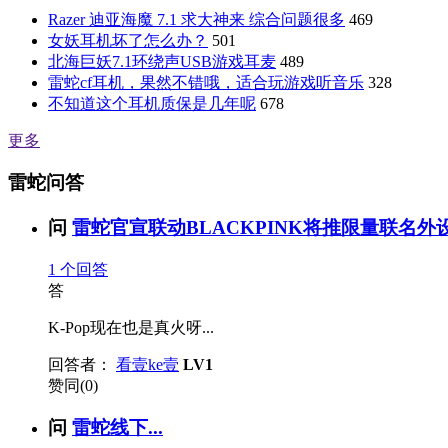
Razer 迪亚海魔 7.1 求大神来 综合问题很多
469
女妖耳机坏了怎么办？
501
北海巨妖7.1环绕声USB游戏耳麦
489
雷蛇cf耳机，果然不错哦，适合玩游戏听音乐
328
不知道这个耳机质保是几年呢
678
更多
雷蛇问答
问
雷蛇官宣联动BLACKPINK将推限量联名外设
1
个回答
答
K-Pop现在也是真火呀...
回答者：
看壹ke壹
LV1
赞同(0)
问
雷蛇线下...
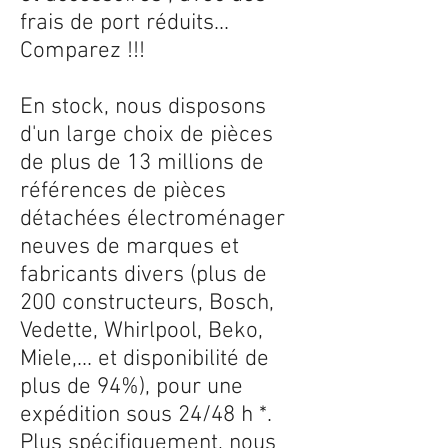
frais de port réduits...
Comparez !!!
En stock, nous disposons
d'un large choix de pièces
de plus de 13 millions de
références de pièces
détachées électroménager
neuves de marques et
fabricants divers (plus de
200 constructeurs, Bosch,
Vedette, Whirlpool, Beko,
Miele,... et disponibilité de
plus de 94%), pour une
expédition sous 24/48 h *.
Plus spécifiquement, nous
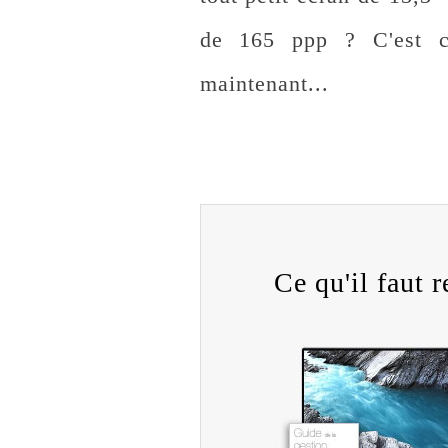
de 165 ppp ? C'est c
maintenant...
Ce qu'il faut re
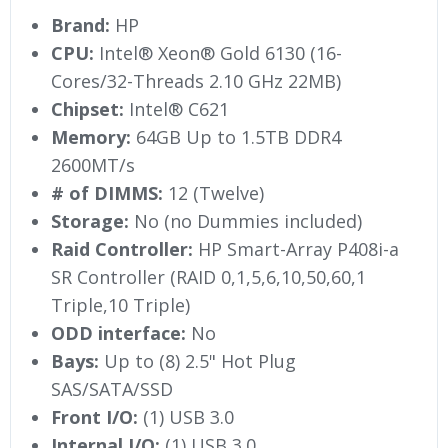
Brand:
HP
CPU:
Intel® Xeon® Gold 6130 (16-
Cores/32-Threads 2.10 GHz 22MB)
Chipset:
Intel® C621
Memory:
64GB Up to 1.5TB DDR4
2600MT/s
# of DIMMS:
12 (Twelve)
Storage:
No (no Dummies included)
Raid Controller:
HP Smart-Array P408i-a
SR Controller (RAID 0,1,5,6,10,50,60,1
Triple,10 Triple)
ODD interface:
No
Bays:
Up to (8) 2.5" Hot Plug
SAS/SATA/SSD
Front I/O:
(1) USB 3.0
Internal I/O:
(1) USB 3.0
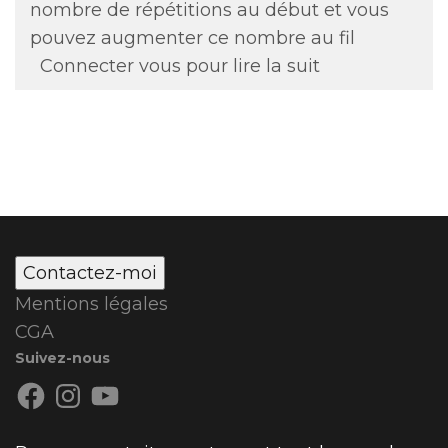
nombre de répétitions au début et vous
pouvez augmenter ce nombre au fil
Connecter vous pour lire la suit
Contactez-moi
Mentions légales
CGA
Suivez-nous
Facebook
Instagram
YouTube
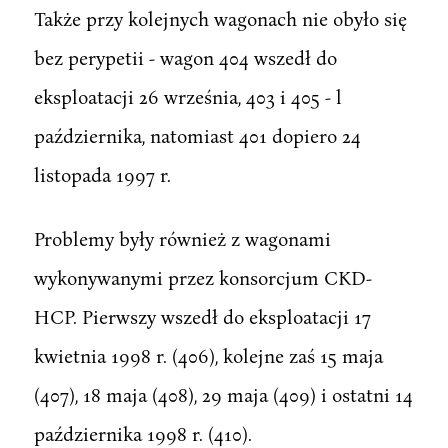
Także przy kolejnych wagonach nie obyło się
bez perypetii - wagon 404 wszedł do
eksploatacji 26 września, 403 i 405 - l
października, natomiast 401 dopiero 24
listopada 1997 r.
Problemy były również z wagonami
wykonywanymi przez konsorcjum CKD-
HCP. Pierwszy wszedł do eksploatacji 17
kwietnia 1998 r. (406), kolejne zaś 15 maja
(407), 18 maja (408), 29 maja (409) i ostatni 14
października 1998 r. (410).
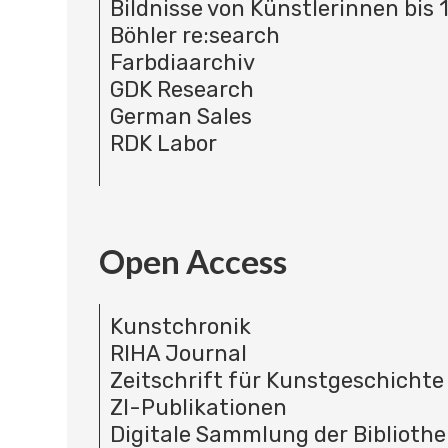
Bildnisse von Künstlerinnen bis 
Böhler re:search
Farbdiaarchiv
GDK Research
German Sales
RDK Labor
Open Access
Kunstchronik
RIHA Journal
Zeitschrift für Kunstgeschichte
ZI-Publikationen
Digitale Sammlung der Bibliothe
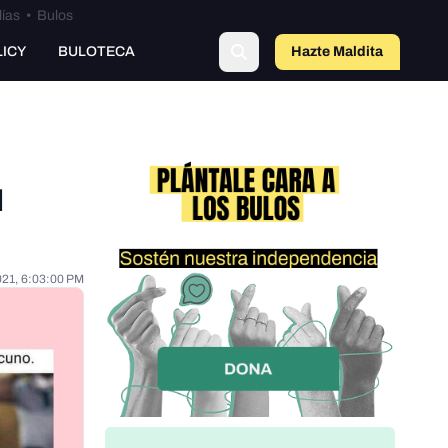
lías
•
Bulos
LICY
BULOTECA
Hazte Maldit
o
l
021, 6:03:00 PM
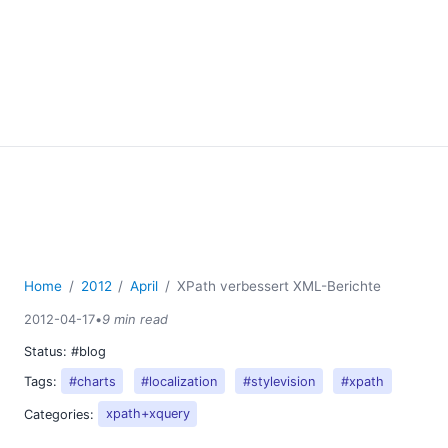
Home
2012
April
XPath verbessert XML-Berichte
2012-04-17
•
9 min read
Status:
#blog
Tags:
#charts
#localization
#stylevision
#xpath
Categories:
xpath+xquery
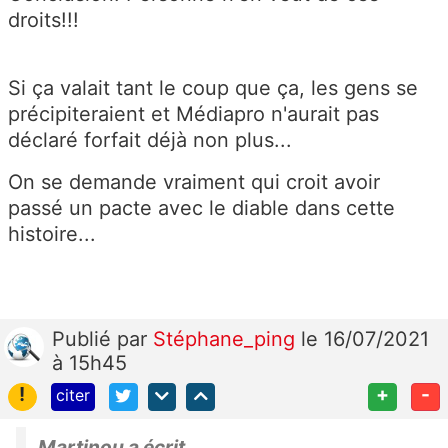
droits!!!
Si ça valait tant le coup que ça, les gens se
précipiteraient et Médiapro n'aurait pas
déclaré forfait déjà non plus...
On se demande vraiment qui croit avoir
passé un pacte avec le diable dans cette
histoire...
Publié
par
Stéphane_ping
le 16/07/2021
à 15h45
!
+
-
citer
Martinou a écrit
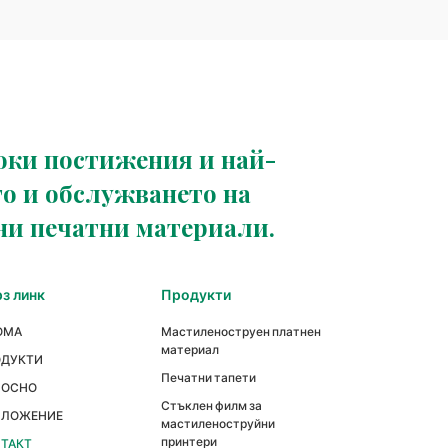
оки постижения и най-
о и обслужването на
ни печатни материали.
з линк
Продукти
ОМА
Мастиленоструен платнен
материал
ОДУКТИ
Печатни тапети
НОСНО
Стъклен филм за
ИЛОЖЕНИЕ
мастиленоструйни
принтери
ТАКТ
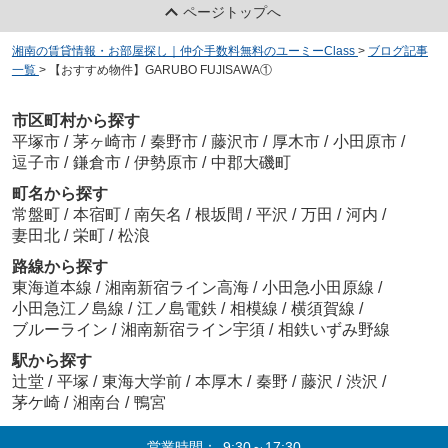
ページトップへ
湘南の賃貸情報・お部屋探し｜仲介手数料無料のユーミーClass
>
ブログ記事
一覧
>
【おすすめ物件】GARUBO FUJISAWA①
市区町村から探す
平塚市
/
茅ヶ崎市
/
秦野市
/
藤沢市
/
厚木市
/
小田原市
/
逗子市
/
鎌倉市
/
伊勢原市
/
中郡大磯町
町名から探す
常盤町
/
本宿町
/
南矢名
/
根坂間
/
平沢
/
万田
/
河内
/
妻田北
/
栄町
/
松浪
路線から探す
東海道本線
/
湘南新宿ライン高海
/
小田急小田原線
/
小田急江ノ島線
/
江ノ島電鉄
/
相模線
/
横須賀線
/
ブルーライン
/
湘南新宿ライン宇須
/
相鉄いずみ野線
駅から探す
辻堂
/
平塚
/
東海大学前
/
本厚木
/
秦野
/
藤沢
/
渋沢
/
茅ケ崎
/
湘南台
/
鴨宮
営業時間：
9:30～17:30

---

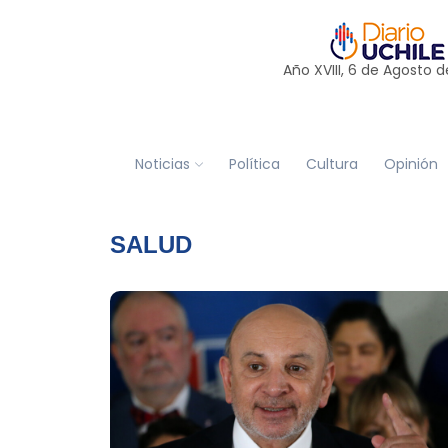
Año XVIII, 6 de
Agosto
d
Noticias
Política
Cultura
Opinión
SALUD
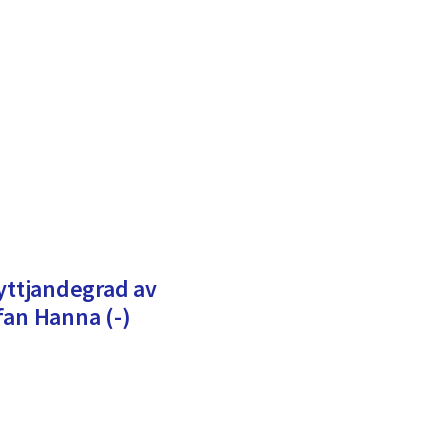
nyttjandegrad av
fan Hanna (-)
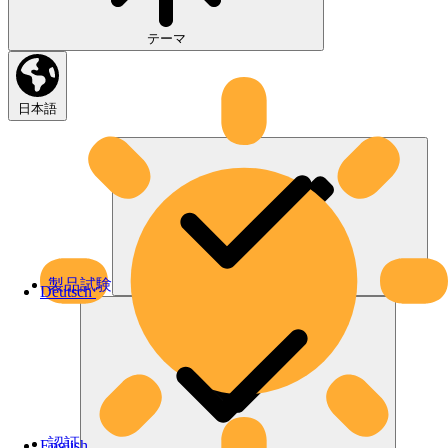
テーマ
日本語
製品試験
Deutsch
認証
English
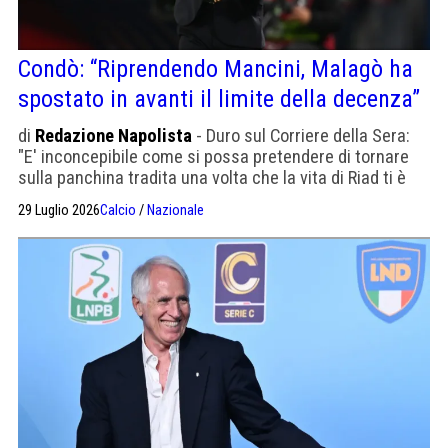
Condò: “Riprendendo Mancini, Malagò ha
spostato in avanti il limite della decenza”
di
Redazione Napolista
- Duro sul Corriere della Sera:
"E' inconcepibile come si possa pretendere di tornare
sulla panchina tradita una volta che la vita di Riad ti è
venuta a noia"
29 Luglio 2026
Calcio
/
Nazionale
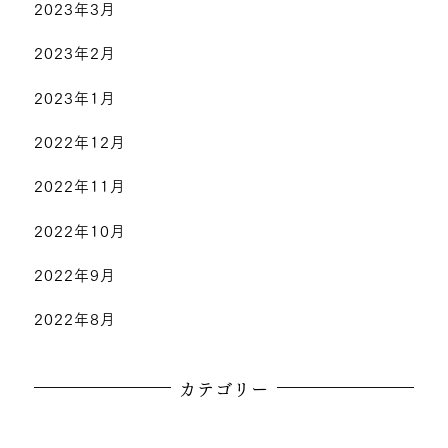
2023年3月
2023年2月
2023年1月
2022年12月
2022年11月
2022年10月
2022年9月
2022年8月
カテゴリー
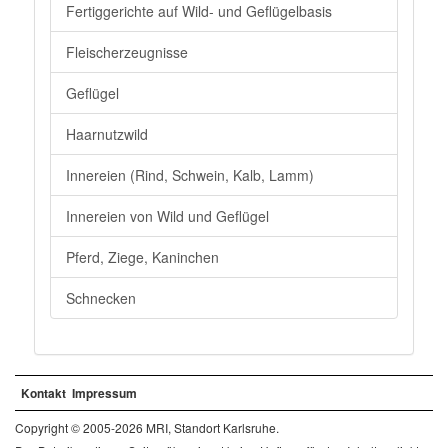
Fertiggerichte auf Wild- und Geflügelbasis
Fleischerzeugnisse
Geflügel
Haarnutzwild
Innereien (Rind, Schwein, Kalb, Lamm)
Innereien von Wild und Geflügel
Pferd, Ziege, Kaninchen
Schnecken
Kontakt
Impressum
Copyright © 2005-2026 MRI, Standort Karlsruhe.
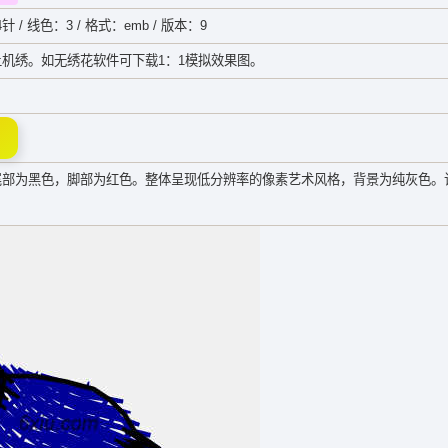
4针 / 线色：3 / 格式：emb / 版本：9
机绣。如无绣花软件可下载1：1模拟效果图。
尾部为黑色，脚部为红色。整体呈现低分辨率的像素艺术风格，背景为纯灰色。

---

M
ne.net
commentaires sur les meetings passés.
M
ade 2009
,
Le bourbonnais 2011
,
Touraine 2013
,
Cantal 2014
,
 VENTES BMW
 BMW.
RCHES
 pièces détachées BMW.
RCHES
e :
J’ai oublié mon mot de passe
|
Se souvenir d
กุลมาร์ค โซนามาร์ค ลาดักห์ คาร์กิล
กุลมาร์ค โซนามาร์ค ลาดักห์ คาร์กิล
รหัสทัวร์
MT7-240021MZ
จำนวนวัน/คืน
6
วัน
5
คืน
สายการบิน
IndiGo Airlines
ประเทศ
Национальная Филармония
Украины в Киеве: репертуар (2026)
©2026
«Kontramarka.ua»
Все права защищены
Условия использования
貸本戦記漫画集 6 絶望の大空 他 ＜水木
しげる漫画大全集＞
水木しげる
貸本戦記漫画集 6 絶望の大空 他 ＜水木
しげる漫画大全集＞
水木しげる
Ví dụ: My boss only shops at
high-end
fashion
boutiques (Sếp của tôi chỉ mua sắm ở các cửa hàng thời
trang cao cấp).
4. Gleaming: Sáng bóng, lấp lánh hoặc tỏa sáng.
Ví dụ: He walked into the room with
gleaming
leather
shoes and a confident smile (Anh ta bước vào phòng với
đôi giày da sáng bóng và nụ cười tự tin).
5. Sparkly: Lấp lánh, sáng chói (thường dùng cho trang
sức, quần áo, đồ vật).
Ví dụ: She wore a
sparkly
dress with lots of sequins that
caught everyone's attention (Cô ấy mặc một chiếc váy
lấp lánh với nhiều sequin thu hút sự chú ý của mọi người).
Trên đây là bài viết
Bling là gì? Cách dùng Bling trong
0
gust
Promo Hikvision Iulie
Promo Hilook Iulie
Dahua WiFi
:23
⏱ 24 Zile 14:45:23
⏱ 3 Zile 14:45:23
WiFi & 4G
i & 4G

Work to be completed =>
Look above for the line with "Razer 迪亚海魔 7.1 求大神来 综合问题很多" and the line with "neuves de marques et"; set down those two lines and all lines between them exactly, without pictures and without anything else.

Answer section =>
Razer 迪亚海魔 7.1 求大神来 综合问题很多
469
女妖耳机坏了怎么办？
501
北海巨妖7.1环绕声USB游戏耳麦
489
雷蛇cf耳机，果然不错哦，适合玩游戏听音乐
328
不知道这个耳机质保是几年呢
678
更多
雷蛇问答
问
雷蛇官宣联动BLACKPINK将推限量联名外设
1
个回答
答
K-Pop现在也是真火呀...
回答者：
看壹ke壹
LV1
赞同(0)
问
雷蛇线下...
frais de port réduits...
Comparez !!!
En stock, nous disposons
d'un large choix de pièces
de plus de 13 millions de
références de pièces
détachées électroménager
neuves de marques et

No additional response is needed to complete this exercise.